# [PROBLEM]
Find every line in the entries below that contains the word "from", and copy each of those lines.

SUPPLIED RECORDS Start Marker

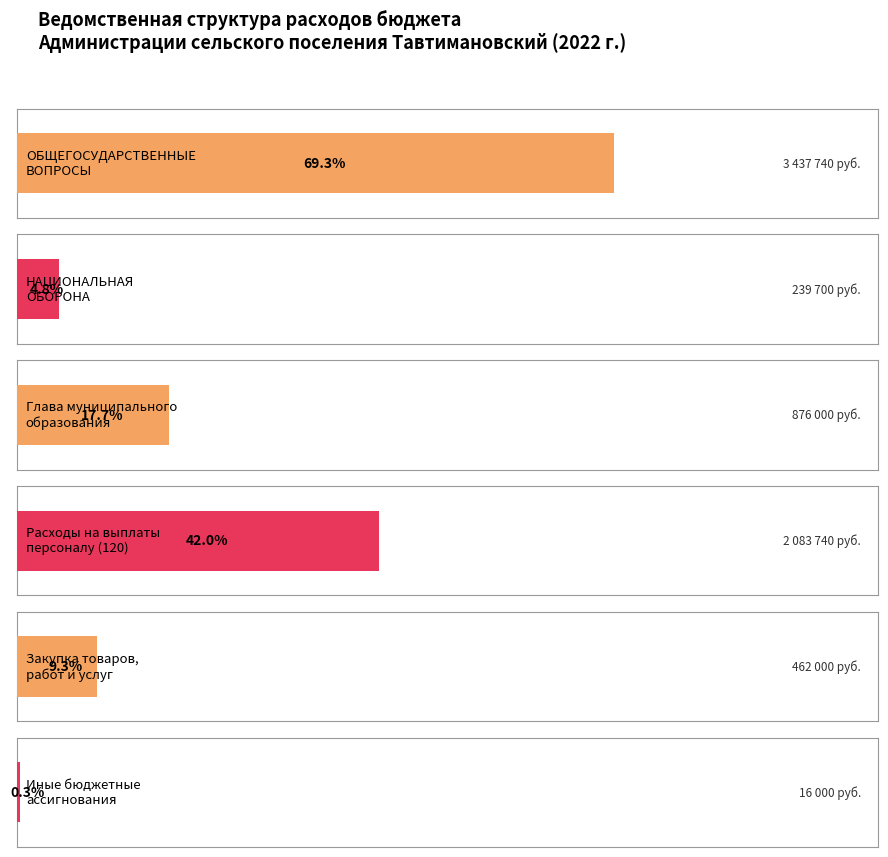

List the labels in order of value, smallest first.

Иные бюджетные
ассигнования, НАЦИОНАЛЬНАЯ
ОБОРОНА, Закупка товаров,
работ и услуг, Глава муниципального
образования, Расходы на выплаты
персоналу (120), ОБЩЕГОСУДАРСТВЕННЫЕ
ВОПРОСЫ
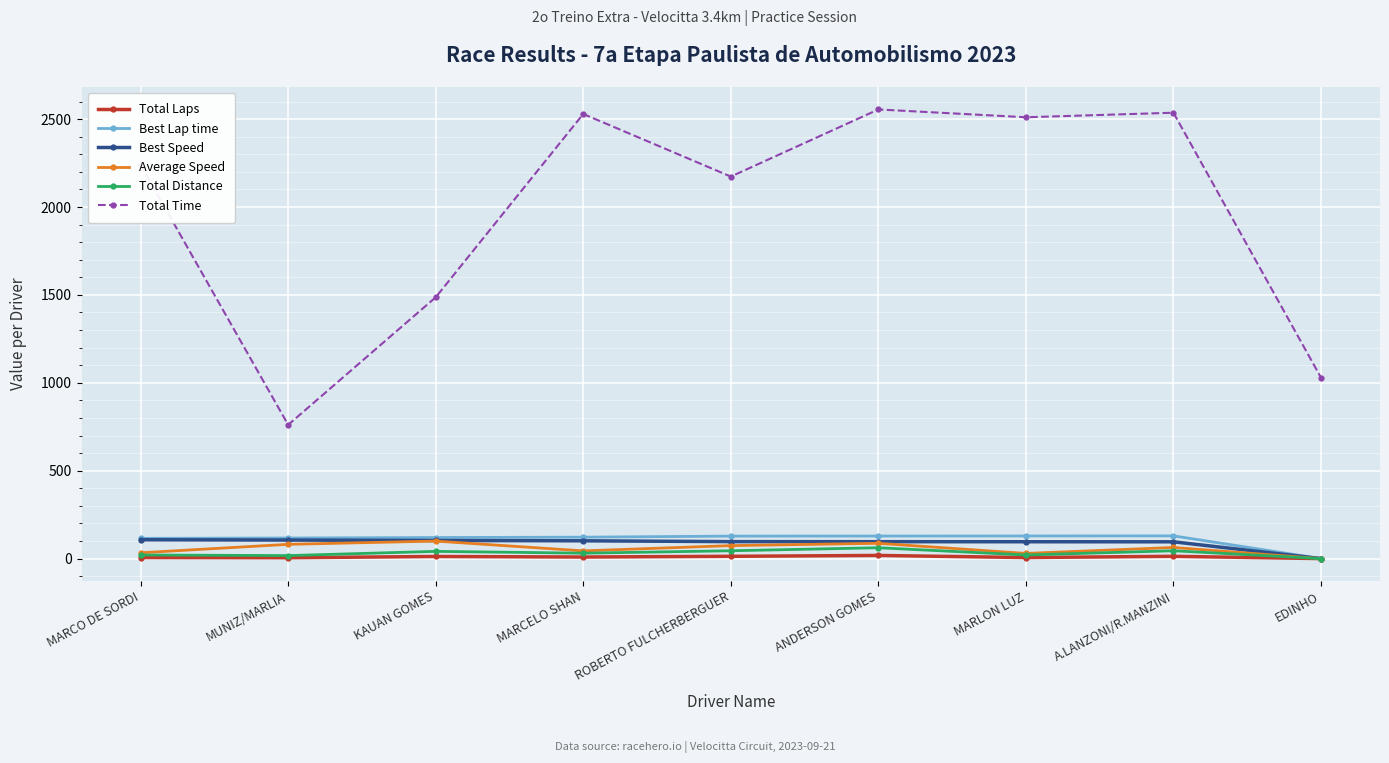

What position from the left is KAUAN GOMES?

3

SUPPLIED RECORDS End Marker
SUPPLIED RECORDS Start Marker

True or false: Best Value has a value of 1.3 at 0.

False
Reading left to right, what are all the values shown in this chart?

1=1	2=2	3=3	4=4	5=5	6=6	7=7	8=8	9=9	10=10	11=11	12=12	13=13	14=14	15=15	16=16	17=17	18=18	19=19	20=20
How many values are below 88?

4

SUPPLIED RECORDS End Marker
SUPPLIED RECORDS Start Marker

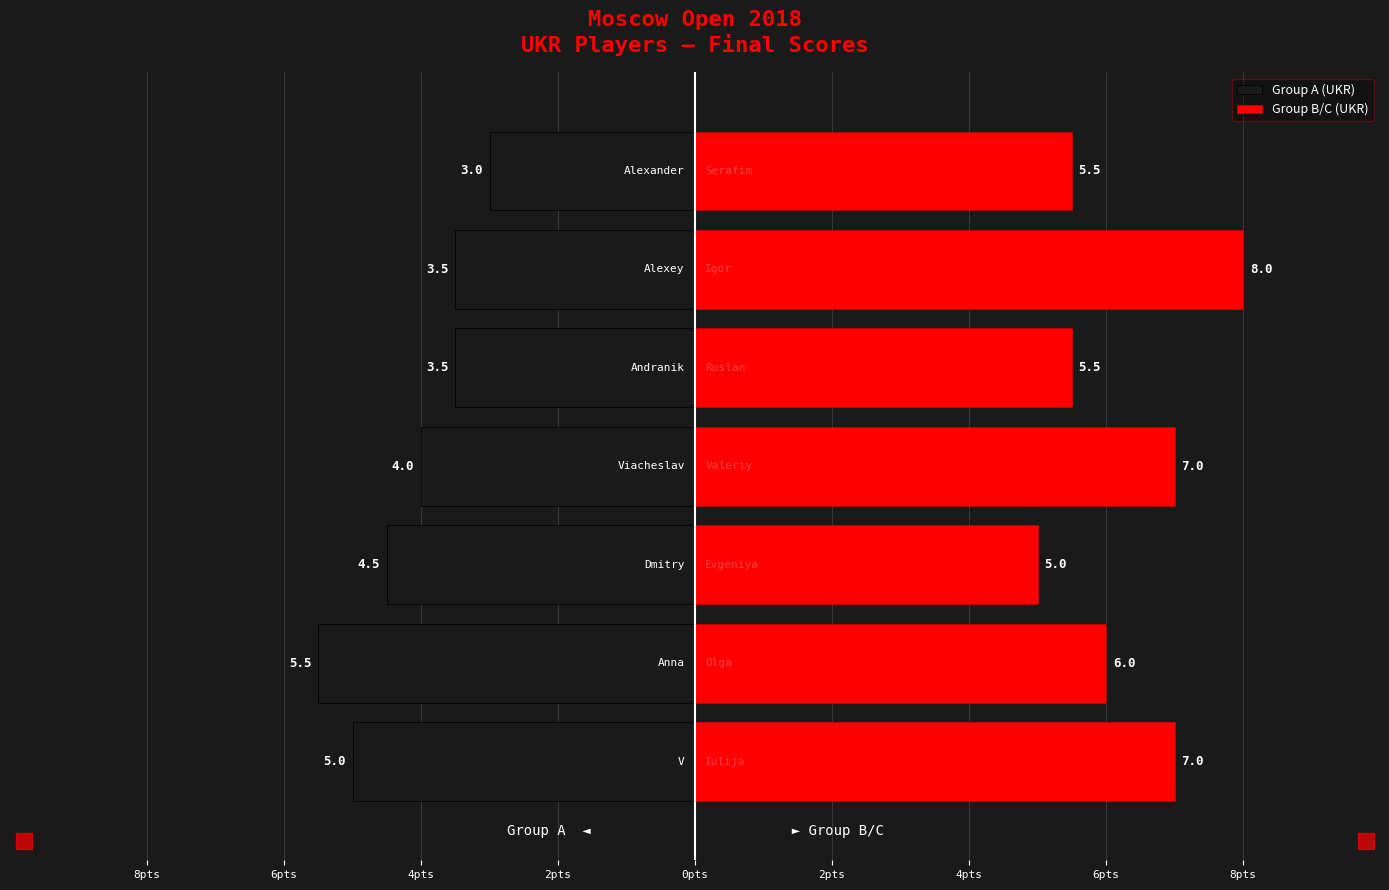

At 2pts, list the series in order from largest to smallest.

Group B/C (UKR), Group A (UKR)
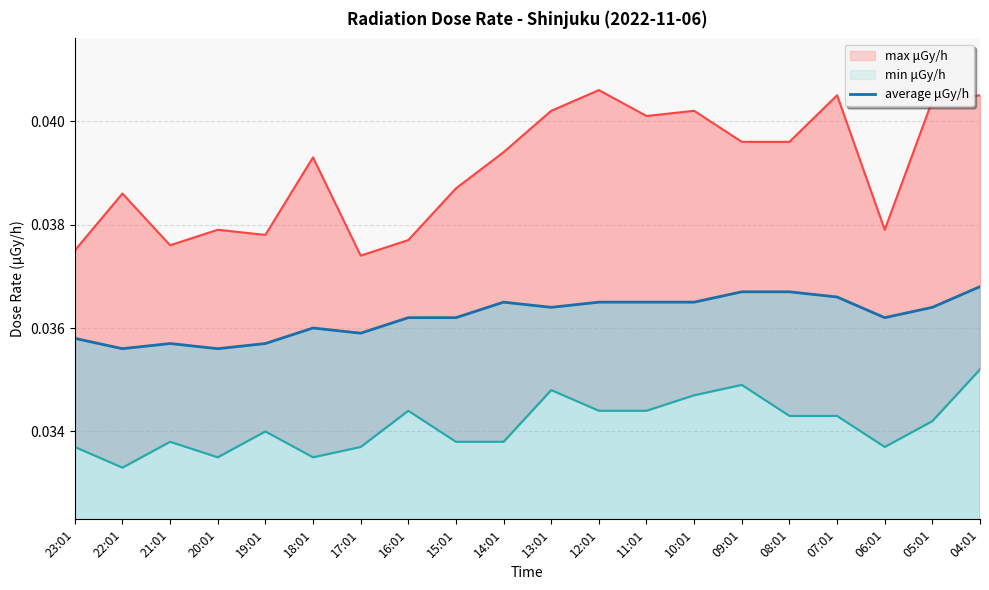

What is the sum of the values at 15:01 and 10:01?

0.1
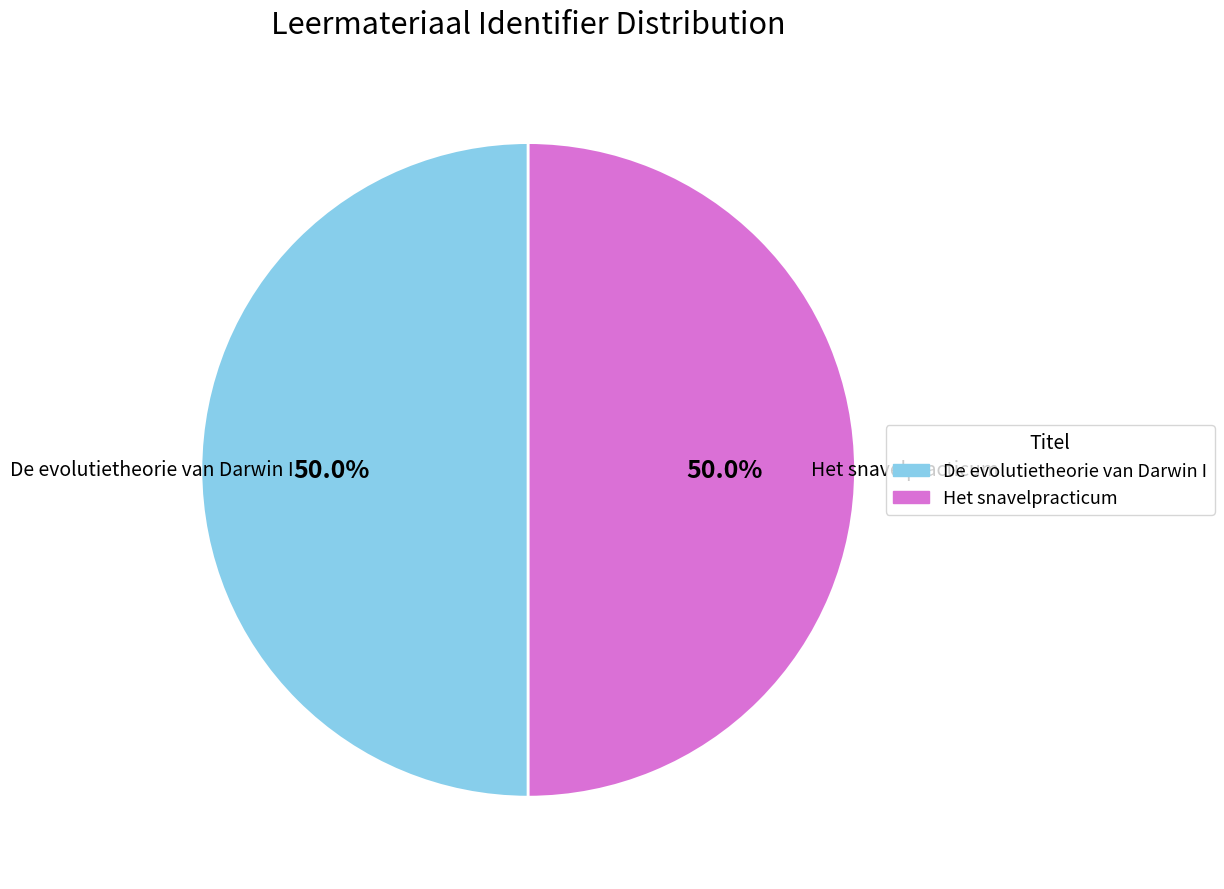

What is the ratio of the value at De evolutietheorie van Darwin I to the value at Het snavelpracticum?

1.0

SUPPLIED RECORDS End Marker

# [RESULT OF THIS EXERCISE]
What position from the left is KAUAN GOMES?
At 2pts, list the series in order from largest to smallest.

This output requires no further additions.